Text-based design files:
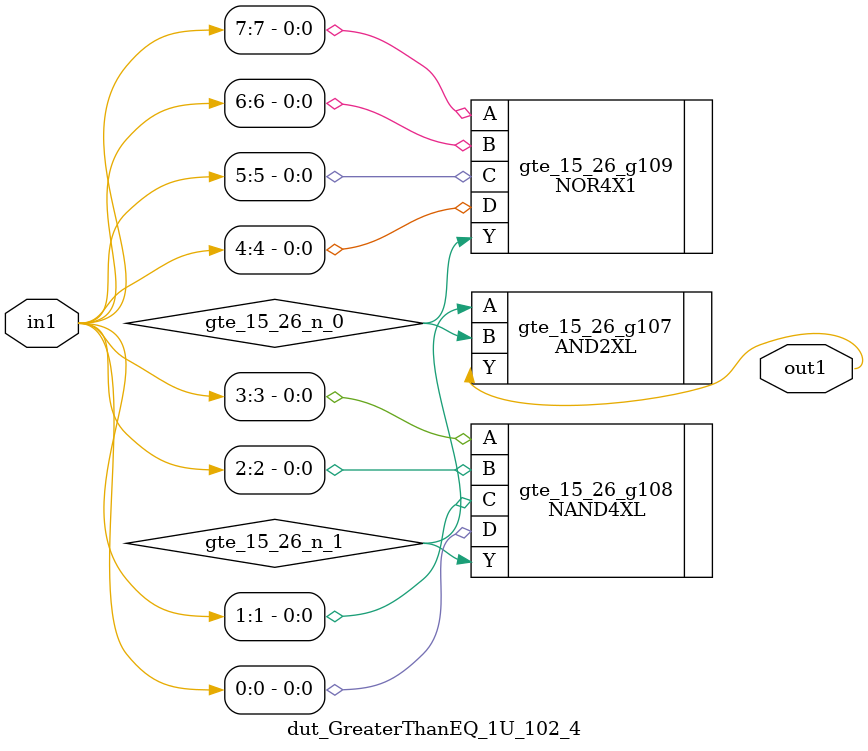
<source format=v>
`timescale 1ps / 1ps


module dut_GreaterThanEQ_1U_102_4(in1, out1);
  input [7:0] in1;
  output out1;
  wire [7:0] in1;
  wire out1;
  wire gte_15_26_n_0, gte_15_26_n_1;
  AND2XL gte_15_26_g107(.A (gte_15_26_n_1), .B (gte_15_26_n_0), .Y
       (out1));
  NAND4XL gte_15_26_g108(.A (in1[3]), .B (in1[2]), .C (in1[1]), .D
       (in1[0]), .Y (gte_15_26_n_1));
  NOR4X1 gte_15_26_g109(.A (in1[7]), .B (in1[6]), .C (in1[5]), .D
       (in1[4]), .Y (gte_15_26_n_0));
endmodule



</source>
--
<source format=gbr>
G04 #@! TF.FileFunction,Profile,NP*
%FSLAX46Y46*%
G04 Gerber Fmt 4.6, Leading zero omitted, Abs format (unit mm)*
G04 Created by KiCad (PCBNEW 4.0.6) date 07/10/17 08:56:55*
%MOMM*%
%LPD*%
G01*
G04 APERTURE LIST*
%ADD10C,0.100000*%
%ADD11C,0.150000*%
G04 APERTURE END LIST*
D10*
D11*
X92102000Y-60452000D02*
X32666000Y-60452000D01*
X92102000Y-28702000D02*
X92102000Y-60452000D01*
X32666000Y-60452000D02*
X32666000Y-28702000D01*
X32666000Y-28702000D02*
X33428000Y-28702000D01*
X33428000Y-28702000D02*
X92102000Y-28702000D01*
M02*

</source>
...
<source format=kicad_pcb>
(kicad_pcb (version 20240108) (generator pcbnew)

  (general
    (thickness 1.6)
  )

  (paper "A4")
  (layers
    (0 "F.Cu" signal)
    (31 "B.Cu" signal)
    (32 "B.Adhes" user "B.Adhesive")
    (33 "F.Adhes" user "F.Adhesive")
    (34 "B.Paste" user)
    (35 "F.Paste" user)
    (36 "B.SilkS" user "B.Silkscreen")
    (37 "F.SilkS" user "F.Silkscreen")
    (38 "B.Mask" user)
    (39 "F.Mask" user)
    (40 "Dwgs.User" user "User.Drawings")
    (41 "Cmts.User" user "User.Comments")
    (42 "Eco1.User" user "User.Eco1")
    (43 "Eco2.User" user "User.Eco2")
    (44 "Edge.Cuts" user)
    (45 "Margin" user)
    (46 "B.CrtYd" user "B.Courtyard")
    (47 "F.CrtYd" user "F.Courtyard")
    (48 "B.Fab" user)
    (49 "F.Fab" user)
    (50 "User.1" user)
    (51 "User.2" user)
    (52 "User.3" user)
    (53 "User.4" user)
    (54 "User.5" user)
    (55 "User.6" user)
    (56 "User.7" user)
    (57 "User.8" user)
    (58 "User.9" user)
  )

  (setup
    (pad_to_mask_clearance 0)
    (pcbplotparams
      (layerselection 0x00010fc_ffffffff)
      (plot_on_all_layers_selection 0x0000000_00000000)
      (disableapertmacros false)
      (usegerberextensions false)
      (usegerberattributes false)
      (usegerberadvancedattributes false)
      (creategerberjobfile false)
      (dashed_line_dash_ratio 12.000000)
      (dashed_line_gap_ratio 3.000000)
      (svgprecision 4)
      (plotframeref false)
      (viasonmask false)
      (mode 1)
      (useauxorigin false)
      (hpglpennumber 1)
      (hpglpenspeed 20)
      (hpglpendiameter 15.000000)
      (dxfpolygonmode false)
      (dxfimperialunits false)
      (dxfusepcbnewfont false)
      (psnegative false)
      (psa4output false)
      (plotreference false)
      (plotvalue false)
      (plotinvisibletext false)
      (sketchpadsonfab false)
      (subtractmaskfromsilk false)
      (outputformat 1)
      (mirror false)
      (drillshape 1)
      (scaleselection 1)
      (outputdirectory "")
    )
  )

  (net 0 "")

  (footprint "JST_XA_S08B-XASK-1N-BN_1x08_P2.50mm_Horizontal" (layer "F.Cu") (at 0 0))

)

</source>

- _What to produce_
A single number is asked for: how many lines in the entries above hold the string "wire".

- _Finished task_
3